2. The device for detecting the writing friction force for improving the precision according to claim 1, wherein: A set of symmetrical support plates (4) are fixedly installed on the top surface of the testing platform (1), and guide openings (5) are provided on the side walls of the support plates (4). A horizontal plate (6) is also fixedly installed between the support plates (4).
3. A device for detecting the writing friction force for improving the accuracy according to claim 2, characterized in that: A first cylinder (7) is fixedly installed on the bottom surface of the horizontal plate (6), and an adjustment platform (8) is fixedly installed on the output end of the first cylinder (7). Guide blocks (9) are fixedly installed on both sides of the adjustment platform (8), and the guide blocks (9) are movably installed in the guide opening (5). A first mounting seat (10) is fixedly installed on the top surface of the adjustment platform (8), and a first guide rail (11) is also fixedly installed on the top surface of the adjustment platform (8). A second cylinder (12) is fixedly installed on the side wall of the first mounting seat (10), and a support rod (13) is fixedly installed on the output end of the second cylinder (12).
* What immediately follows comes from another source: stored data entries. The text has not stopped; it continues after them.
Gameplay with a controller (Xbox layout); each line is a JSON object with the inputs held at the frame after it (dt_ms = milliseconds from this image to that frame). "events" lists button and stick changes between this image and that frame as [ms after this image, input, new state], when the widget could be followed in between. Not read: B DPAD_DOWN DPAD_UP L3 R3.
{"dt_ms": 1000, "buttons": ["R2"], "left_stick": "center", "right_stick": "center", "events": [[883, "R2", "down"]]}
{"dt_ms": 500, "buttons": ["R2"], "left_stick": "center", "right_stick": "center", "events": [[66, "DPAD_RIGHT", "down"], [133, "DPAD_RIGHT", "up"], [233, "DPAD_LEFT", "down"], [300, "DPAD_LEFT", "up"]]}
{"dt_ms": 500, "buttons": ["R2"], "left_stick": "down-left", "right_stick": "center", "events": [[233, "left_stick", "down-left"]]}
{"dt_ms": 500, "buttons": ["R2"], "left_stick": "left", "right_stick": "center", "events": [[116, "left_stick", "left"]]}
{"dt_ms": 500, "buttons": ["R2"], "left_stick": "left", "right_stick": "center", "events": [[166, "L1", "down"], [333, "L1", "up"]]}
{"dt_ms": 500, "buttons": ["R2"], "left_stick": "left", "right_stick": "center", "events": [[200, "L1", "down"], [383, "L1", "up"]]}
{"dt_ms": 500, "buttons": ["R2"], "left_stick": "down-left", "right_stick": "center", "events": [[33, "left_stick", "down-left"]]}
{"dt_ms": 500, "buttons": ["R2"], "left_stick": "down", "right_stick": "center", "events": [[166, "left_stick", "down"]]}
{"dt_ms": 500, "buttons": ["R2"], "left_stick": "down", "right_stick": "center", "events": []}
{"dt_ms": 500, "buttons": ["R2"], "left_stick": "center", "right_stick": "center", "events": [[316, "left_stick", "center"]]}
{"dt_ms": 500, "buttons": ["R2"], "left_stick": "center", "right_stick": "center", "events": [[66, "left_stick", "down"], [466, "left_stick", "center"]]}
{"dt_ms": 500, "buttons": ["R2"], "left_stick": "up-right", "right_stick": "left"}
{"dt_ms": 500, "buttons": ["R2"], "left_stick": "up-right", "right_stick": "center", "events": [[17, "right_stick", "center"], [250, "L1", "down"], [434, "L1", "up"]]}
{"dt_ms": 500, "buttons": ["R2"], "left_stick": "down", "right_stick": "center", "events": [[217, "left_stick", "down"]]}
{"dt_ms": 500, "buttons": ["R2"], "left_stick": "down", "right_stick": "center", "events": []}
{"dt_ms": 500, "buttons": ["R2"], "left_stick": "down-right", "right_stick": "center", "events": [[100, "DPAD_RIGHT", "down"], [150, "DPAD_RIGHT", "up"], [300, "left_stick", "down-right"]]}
A first slider (14) is fixedly installed on the bottom surface of the support rod (13), and the first slider (14) is slidably installed together with the first guide rail (11).
4. The device for detecting the writing friction force for improving the precision according to claim 3, wherein: A set of symmetrical fixing plates (19) are fixedly installed on the top surface of the testing platform (1), and a rotating hole (20) is opened on the side wall of the fixing plate (19). A second mounting seat (21) is fixedly installed on the right side of the top surface of the testing platform (1), and a set of symmetrical second guide rails (22) are also fixedly installed on the top surface of the testing platform (1) between the fixing plates (19).
5. A device for detecting the writing friction force for improving the accuracy according to claim 4, characterized in that: The concave frame (23) presents an inverted state, the rotating rod (24) is movably installed in the rotating hole (20), the bottom surface of the rack (28) is further fixedly installed with a set of symmetrical second sliding blocks (29), and the second sliding blocks (29) are slidably installed with the second guide rails (22), and an angle inclination sensor (40) is further fixedly installed on the side wall of the concave frame (23).
6. A device for detecting the writing friction force for improving the accuracy according to claim 5, characterized in that: The first motor (30) is fixedly installed on the bottom surface of the concave frame (23), a rotating base (31) is fixedly installed on the output end of the first motor (30), a writing table (32) is fixedly installed on the top surface of the rotating base (31), guide rollers (33) are movably installed on the two sides of the writing table (32) respectively, unwinding frames (34) and winding frames (35) are fixedly installed on the bottom surface of the writing table (32) respectively, unwinding rollers (36) are movably installed on the unwinding frames (34), winding rollers (37) are movably installed on the winding frames (35), a second motor (38) is further fixedly installed on one side of the winding frame (35), and the output end of the second motor (38) and the shaft of one end of the winding roller (37) are fixedly installed together through a shaft coupling (39).